* **Exercise description**
Copy each record below faithfully, leaving out images.

* **Data records**
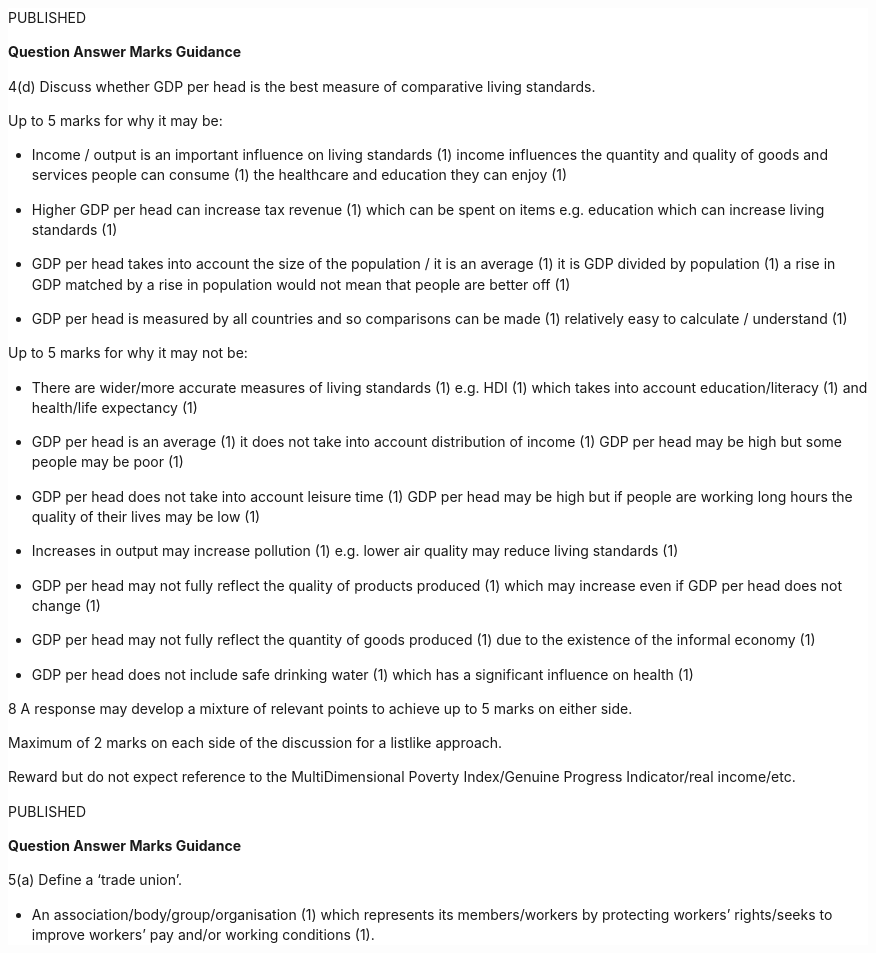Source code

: 
 PUBLISHED 

**Question Answer Marks Guidance** 

 4(d) Discuss whether GDP per head is the best measure of comparative living standards. 

 Up to 5 marks for why it may be: 

- Income / output is an important influence on living standards (1) income influences     the quantity and quality of goods and services people can consume (1) the     healthcare and education they can enjoy (1) 

- Higher GDP per head can increase tax revenue (1) which can be spent on items e.g.     education which can increase living standards (1) 

- GDP per head takes into account the size of the population / it is an average (1) it is     GDP divided by population (1) a rise in GDP matched by a rise in population would     not mean that people are better off (1) 

- GDP per head is measured by all countries and so comparisons can be made (1)     relatively easy to calculate / understand (1) 

 Up to 5 marks for why it may not be: 

- There are wider/more accurate measures of living standards (1) e.g. HDI (1) which     takes into account education/literacy (1) and health/life expectancy (1) 

- GDP per head is an average (1) it does not take into account distribution of income     (1) GDP per head may be high but some people may be poor (1) 

- GDP per head does not take into account leisure time (1) GDP per head may be     high but if people are working long hours the quality of their lives may be low (1) 

- Increases in output may increase pollution (1) e.g. lower air quality may reduce living     standards (1) 

- GDP per head may not fully reflect the quality of products produced (1) which may     increase even if GDP per head does not change (1) 

- GDP per head may not fully reflect the quantity of goods produced (1) due to the     existence of the informal economy (1) 

- GDP per head does not include safe drinking water (1) which has a significant     influence on health (1) 

 8 A response may develop a mixture of relevant points to achieve up to 5 marks on either side. 

 Maximum of 2 marks on each side of the discussion for a listlike approach. 

 Reward but do not expect reference to the MultiDimensional Poverty Index/Genuine Progress Indicator/real income/etc. 


 PUBLISHED 

**Question Answer Marks Guidance** 

 5(a) Define a ‘trade union’. 

- An association/body/group/organisation (1) which represents its members/workers     by protecting workers’ rights/seeks to improve workers’ pay and/or working     conditions (1). 
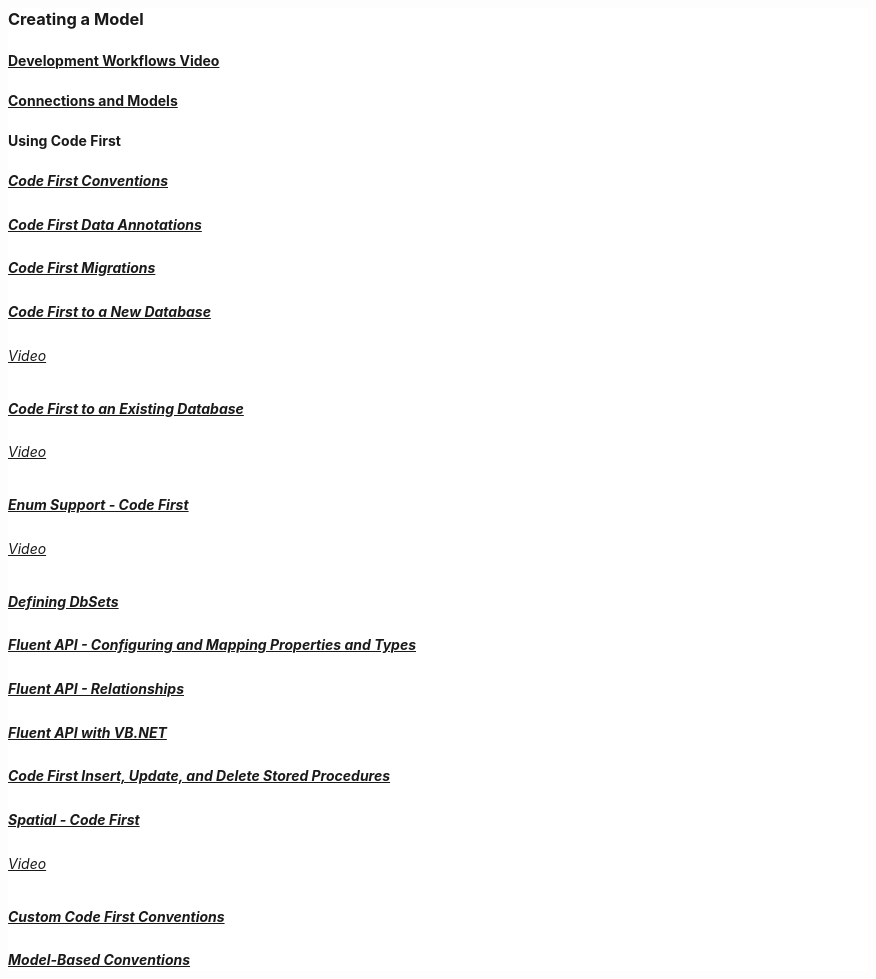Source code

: ### Creating a Model

#### [Development Workflows Video](ef6/entity-framework-development-workflows-video.md)
#### [Connections and Models](ef6/entity-framework-connections-and-models.md)

#### Using Code First
##### [Code First Conventions](ef6/entity-framework-code-first-conventions.md)
##### [Code First Data Annotations](ef6/entity-framework-code-first-data-annotations.md)
##### [Code First Migrations](ef6/entity-framework-code-first-migrations.md)
##### [Code First to a New Database](ef6/entity-framework-code-first-to-a-new-database.md)
###### [Video](ef6/entity-framework-code-first-to-a-new-database-video.md)
##### [Code First to an Existing Database](ef6/entity-framework-code-first-to-an-existing-database.md)
###### [Video](ef6/entity-framework-code-first-to-an-existing-database-video.md)
##### [Enum Support - Code First](ef6/entity-framework-enum-support-code-first-ef5-onwards.md)
###### [Video](ef6/entity-framework-enum-support-code-first-ef5-onwards-video.md)
##### [Defining DbSets](ef6/entity-framework-defining-dbsets.md)
##### [Fluent API - Configuring and Mapping Properties and Types](ef6/entity-framework-fluent-api-configuring-and-mapping-properties-and-types.md)
##### [Fluent API - Relationships](ef6/entity-framework-fluent-api-relationships.md)
##### [Fluent API with VB.NET](ef6/entity-framework-fluent-api-with-vb-net.md)
##### [Code First Insert, Update, and Delete Stored Procedures](ef6/entity-framework-code-first-insert-update-and-delete-stored-procedures.md)
##### [Spatial - Code First](ef6/entity-framework-spatial-code-first-ef5-onwards.md)
###### [Video](ef6/entity-framework-spatial-code-first-ef5-onwards-video.md)
##### [Custom Code First Conventions](ef6/entity-framework-custom-code-first-conventions-ef6-onwards.md)
##### [Model-Based Conventions](ef6/entity-framework-model-based-conventions-ef6-onwards.md)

* **Task result**
Source code

: 
 PUBLISHED 

**Question Answer Marks Guidance** 

 4(d) Discuss whether GDP per head is the best measure of comparative living standards. 

 Up to 5 marks for why it may be: 

- Income / output is an important influence on living standards (1) income influences     the quantity and quality of goods and services people can consume (1) the     healthcare and education they can enjoy (1) 

- Higher GDP per head can increase tax revenue (1) which can be spent on items e.g.     education which can increase living standards (1) 

- GDP per head takes into account the size of the population / it is an average (1) it is     GDP divided by population (1) a rise in GDP matched by a rise in population would     not mean that people are better off (1) 

- GDP per head is measured by all countries and so comparisons can be made (1)     relatively easy to calculate / understand (1) 

 Up to 5 marks for why it may not be: 

- There are wider/more accurate measures of living standards (1) e.g. HDI (1) which     takes into account education/literacy (1) and health/life expectancy (1) 

- GDP per head is an average (1) it does not take into account distribution of income     (1) GDP per head may be high but some people may be poor (1) 

- GDP per head does not take into account leisure time (1) GDP per head may be     high but if people are working long hours the quality of their lives may be low (1) 

- Increases in output may increase pollution (1) e.g. lower air quality may reduce living     standards (1) 

- GDP per head may not fully reflect the quality of products produced (1) which may     increase even if GDP per head does not change (1) 

- GDP per head may not fully reflect the quantity of goods produced (1) due to the     existence of the informal economy (1) 

- GDP per head does not include safe drinking water (1) which has a significant     influence on health (1) 

 8 A response may develop a mixture of relevant points to achieve up to 5 marks on either side. 

 Maximum of 2 marks on each side of the discussion for a listlike approach. 

 Reward but do not expect reference to the MultiDimensional Poverty Index/Genuine Progress Indicator/real income/etc. 


 PUBLISHED 

**Question Answer Marks Guidance** 

 5(a) Define a ‘trade union’. 

- An association/body/group/organisation (1) which represents its members/workers     by protecting workers’ rights/seeks to improve workers’ pay and/or working     conditions (1). 
Source code

: ### Creating a Model

#### [Development Workflows Video](ef6/entity-framework-development-workflows-video.md)
#### [Connections and Models](ef6/entity-framework-connections-and-models.md)

#### Using Code First
##### [Code First Conventions](ef6/entity-framework-code-first-conventions.md)
##### [Code First Data Annotations](ef6/entity-framework-code-first-data-annotations.md)
##### [Code First Migrations](ef6/entity-framework-code-first-migrations.md)
##### [Code First to a New Database](ef6/entity-framework-code-first-to-a-new-database.md)
###### [Video](ef6/entity-framework-code-first-to-a-new-database-video.md)
##### [Code First to an Existing Database](ef6/entity-framework-code-first-to-an-existing-database.md)
###### [Video](ef6/entity-framework-code-first-to-an-existing-database-video.md)
##### [Enum Support - Code First](ef6/entity-framework-enum-support-code-first-ef5-onwards.md)
###### [Video](ef6/entity-framework-enum-support-code-first-ef5-onwards-video.md)
##### [Defining DbSets](ef6/entity-framework-defining-dbsets.md)
##### [Fluent API - Configuring and Mapping Properties and Types](ef6/entity-framework-fluent-api-configuring-and-mapping-properties-and-types.md)
##### [Fluent API - Relationships](ef6/entity-framework-fluent-api-relationships.md)
##### [Fluent API with VB.NET](ef6/entity-framework-fluent-api-with-vb-net.md)
##### [Code First Insert, Update, and Delete Stored Procedures](ef6/entity-framework-code-first-insert-update-and-delete-stored-procedures.md)
##### [Spatial - Code First](ef6/entity-framework-spatial-code-first-ef5-onwards.md)
###### [Video](ef6/entity-framework-spatial-code-first-ef5-onwards-video.md)
##### [Custom Code First Conventions](ef6/entity-framework-custom-code-first-conventions-ef6-onwards.md)
##### [Model-Based Conventions](ef6/entity-framework-model-based-conventions-ef6-onwards.md)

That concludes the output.